* Exercise requirements:
Your answer must be the exact lines below, starting with the line with "blue bottle [825,377,849,451]" and going on through the line with "blue shelf [144,139,596,283]", both included, with no pictures.

Data shown section start

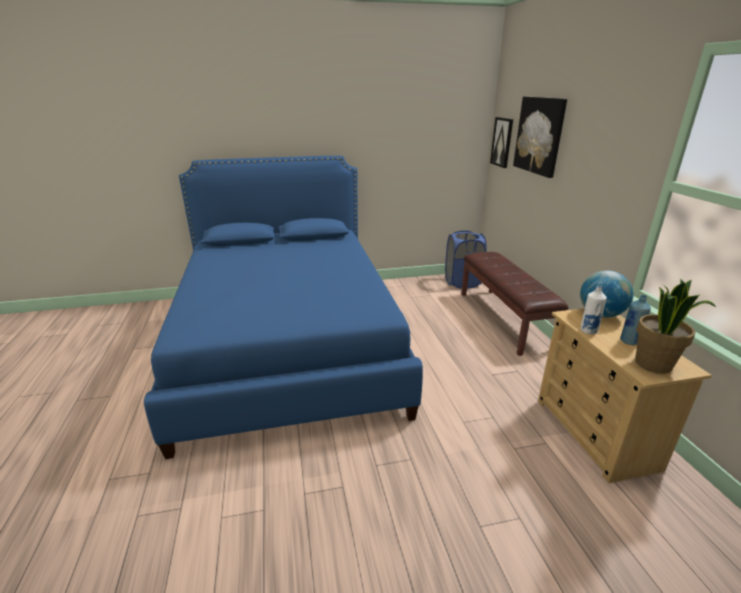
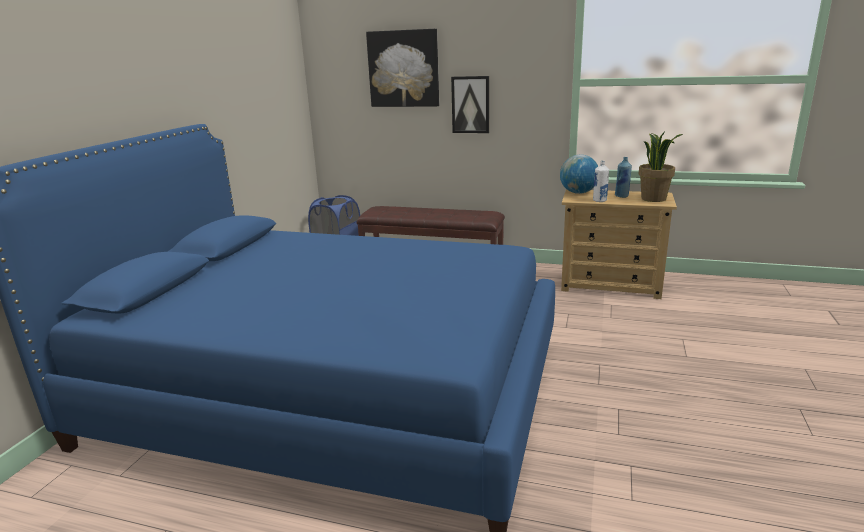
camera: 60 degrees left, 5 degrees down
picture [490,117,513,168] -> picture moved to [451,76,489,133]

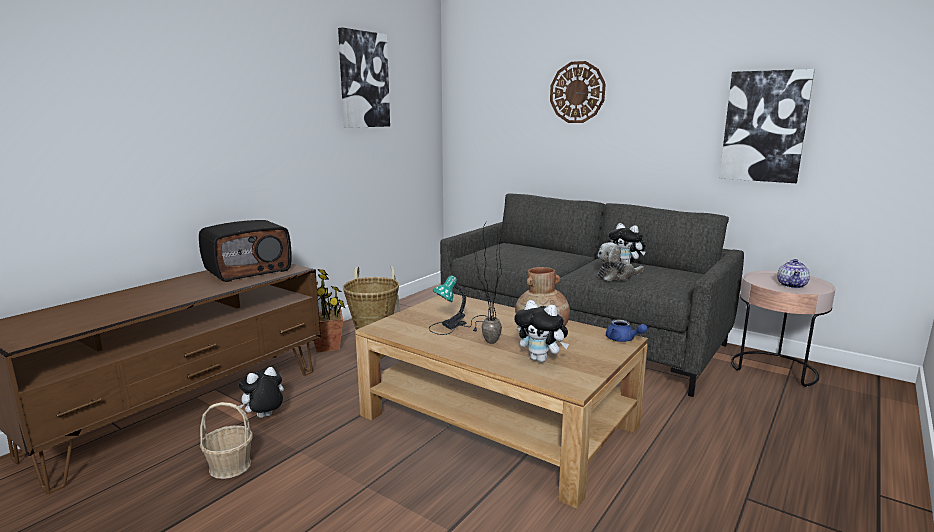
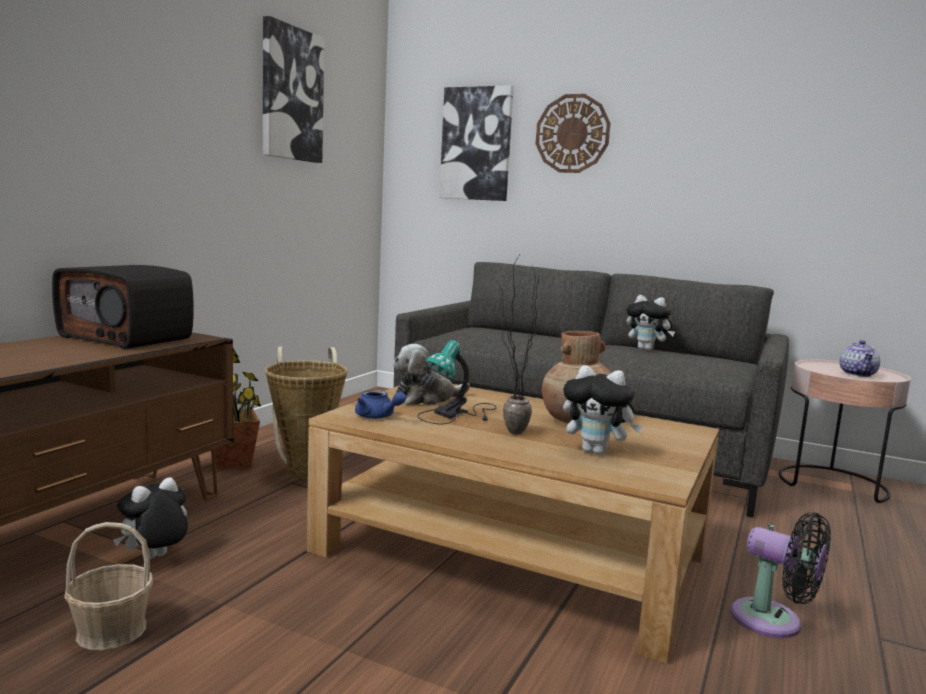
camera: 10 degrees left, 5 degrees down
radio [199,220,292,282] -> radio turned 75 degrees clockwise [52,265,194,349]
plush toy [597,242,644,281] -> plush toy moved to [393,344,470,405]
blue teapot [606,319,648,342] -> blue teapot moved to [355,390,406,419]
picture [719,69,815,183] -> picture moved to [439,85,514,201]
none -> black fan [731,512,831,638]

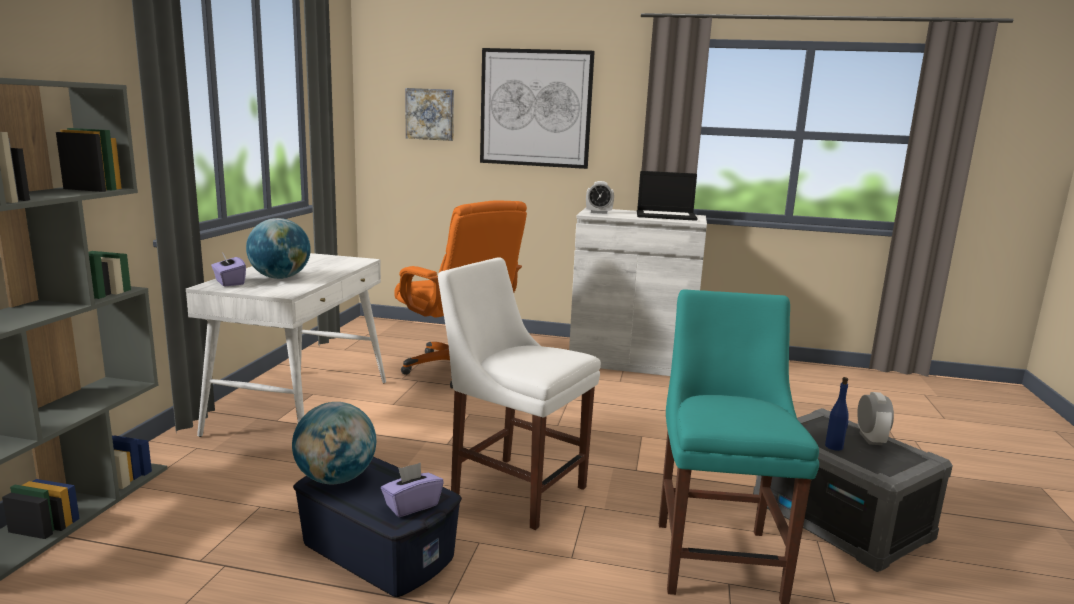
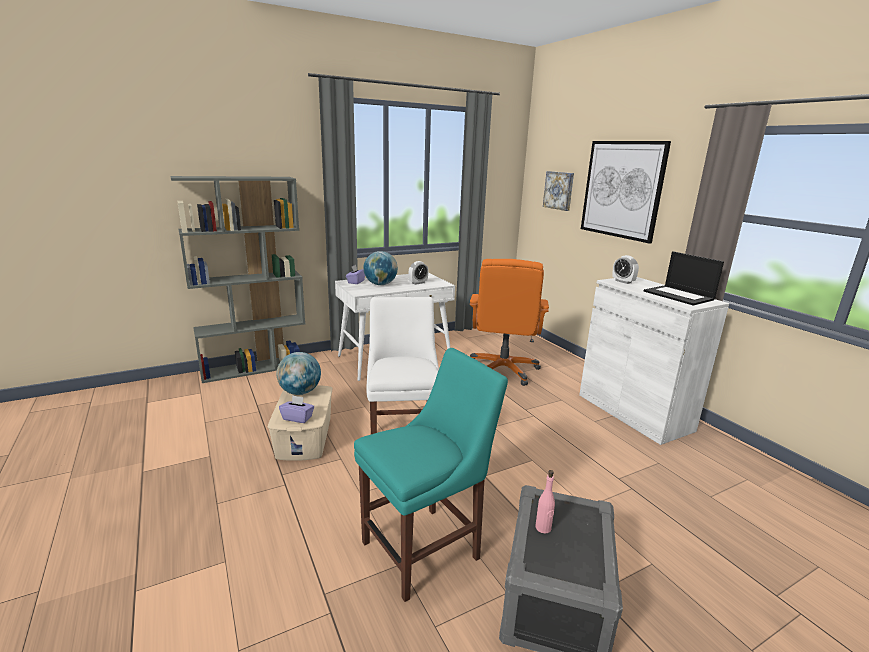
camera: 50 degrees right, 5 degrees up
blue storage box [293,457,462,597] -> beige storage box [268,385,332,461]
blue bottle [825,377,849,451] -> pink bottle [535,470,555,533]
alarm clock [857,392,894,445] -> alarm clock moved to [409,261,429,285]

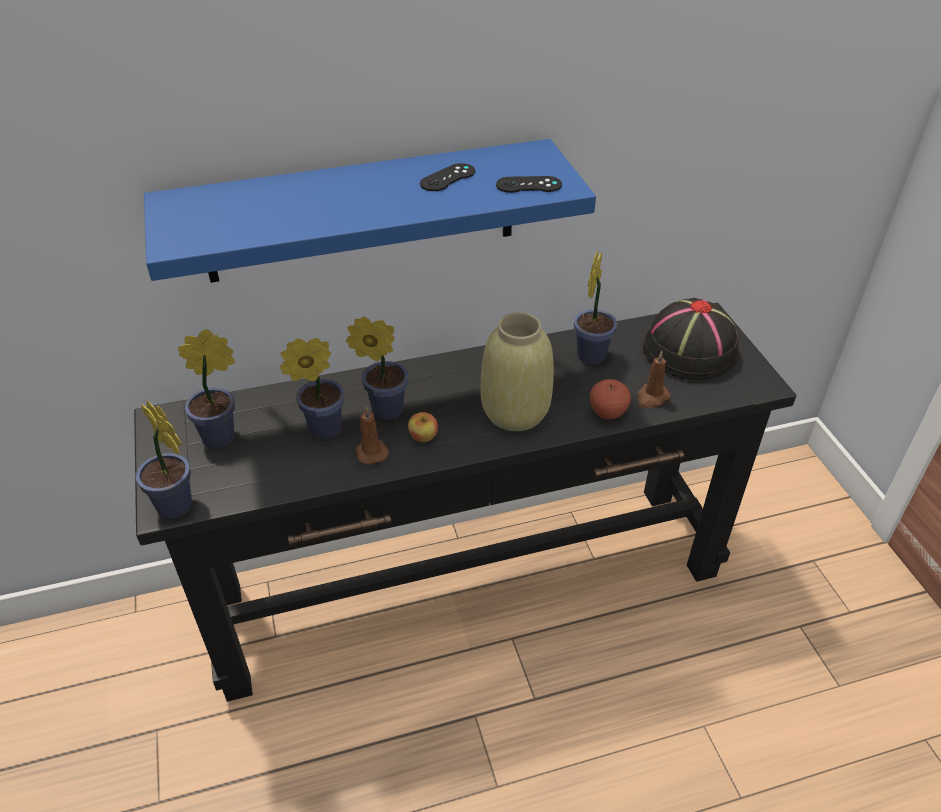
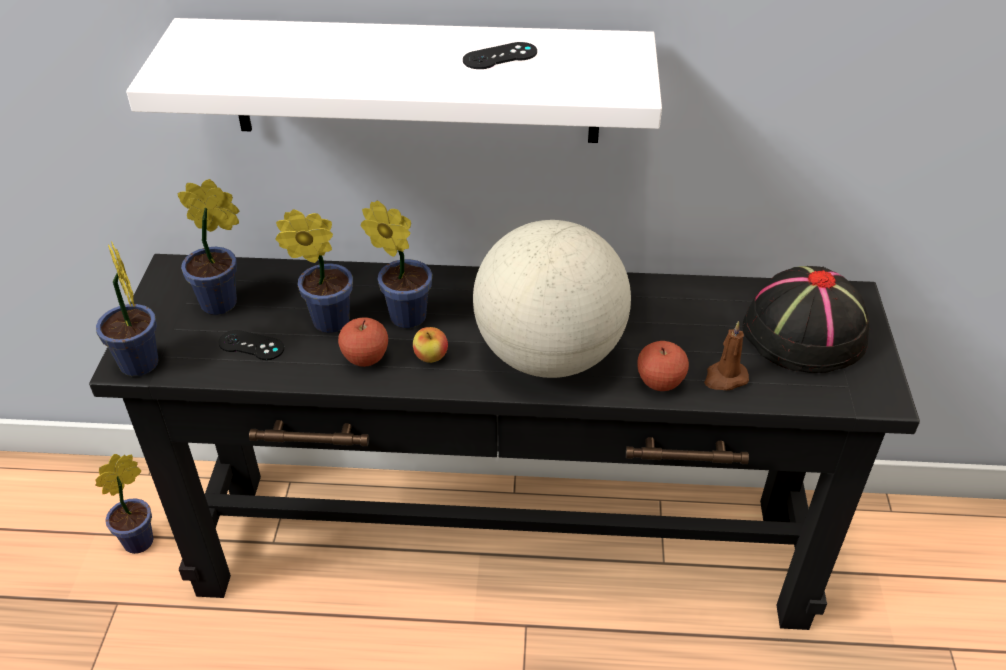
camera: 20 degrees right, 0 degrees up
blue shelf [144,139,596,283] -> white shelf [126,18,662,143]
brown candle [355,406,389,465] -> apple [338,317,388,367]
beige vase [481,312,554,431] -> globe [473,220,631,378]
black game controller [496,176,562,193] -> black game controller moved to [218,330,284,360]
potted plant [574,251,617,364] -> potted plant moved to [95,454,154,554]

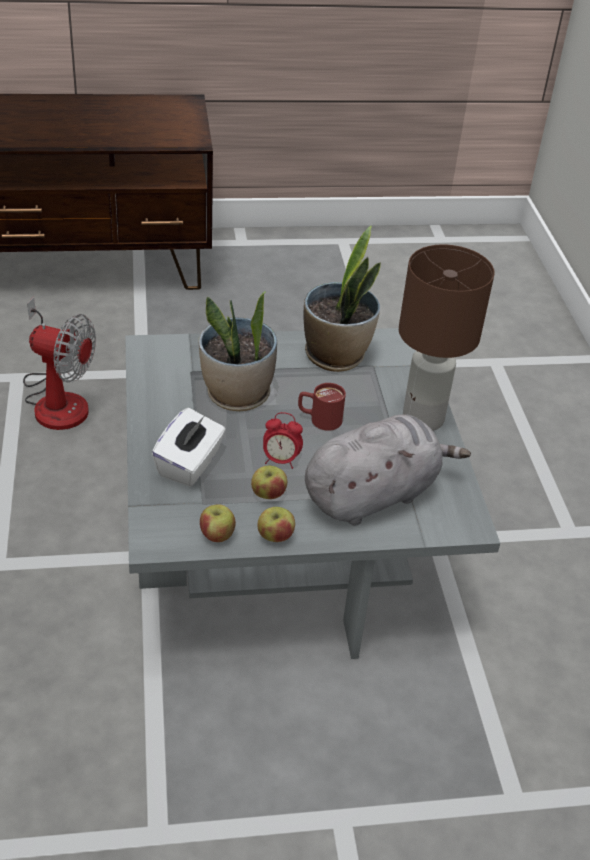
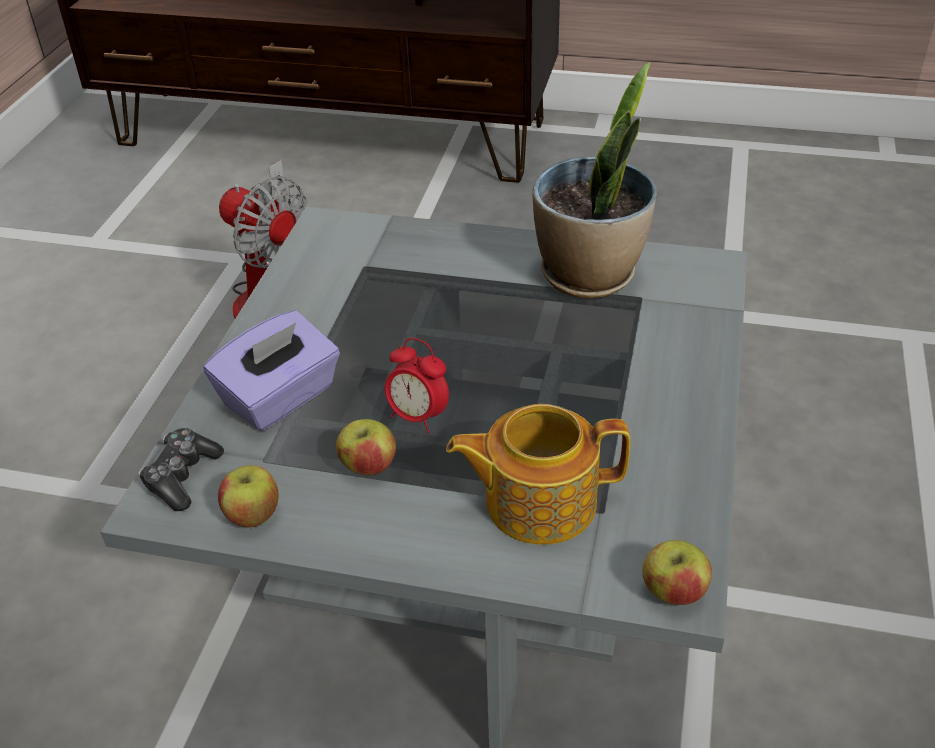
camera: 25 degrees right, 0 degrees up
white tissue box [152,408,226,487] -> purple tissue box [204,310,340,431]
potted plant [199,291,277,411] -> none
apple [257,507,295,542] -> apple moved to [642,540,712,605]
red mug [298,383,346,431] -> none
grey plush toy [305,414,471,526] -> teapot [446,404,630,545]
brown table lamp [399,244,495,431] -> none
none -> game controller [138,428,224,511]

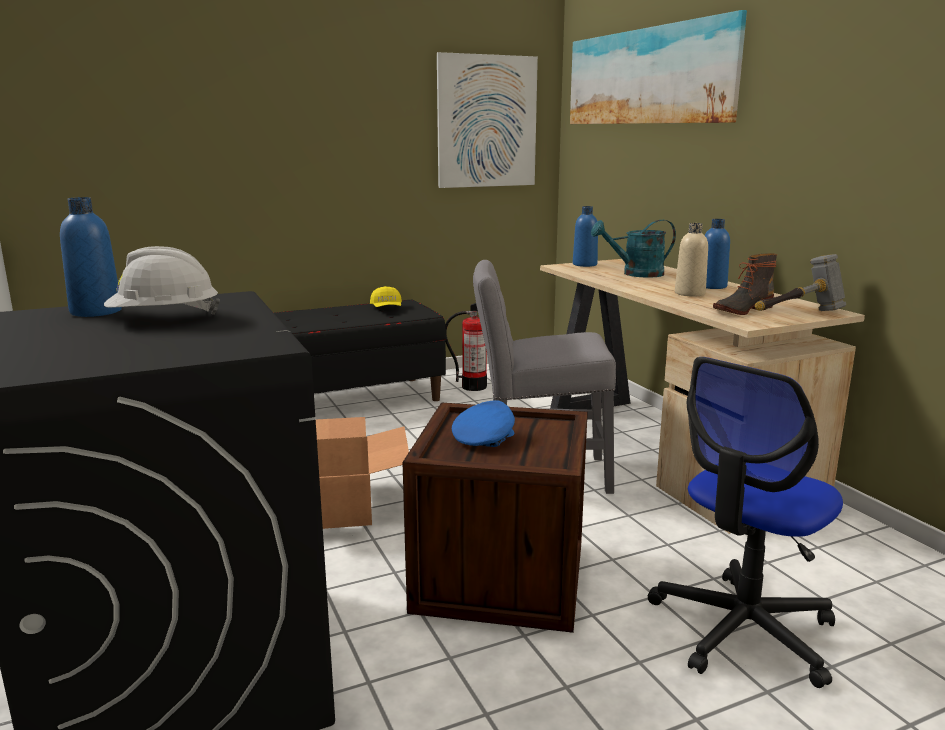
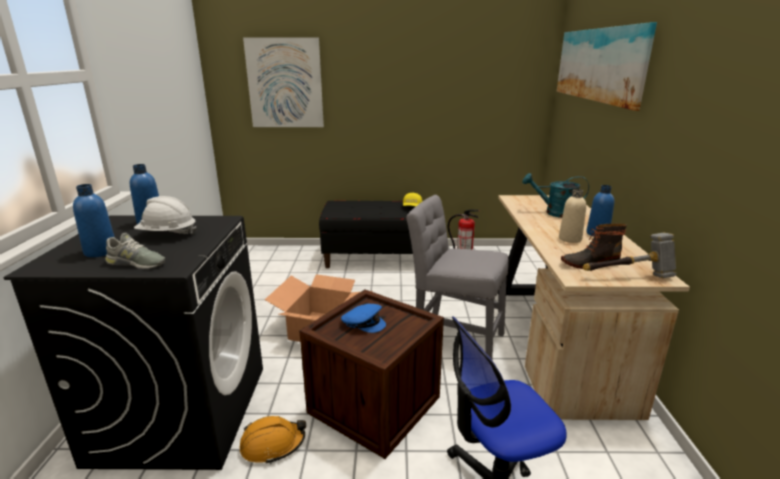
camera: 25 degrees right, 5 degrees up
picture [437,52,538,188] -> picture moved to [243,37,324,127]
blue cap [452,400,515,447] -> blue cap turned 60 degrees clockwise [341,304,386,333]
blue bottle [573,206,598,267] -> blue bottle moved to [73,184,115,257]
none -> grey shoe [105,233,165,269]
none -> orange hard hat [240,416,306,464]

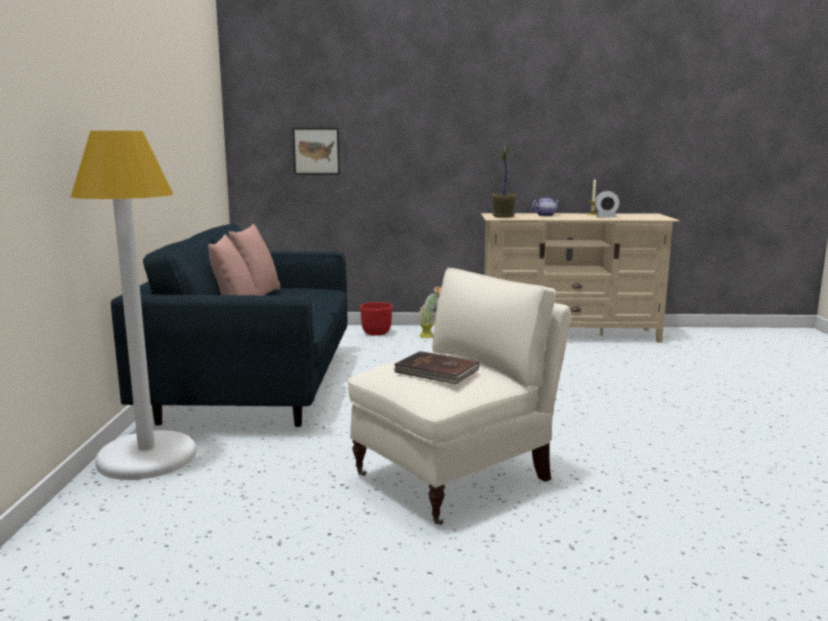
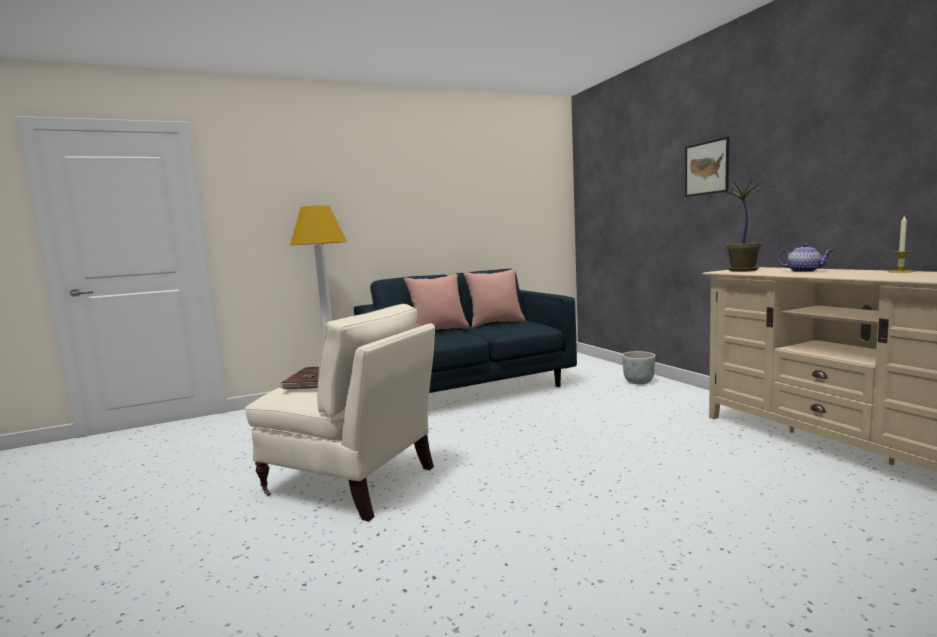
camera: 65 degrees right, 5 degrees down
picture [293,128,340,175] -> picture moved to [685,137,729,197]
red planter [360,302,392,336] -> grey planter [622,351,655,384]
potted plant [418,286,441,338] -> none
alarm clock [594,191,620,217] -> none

Data shown section end

* Completed task:
blue bottle [825,377,849,451] -> pink bottle [535,470,555,533]
alarm clock [857,392,894,445] -> alarm clock moved to [409,261,429,285]

camera: 20 degrees right, 0 degrees up
blue shelf [144,139,596,283] -> white shelf [126,18,662,143]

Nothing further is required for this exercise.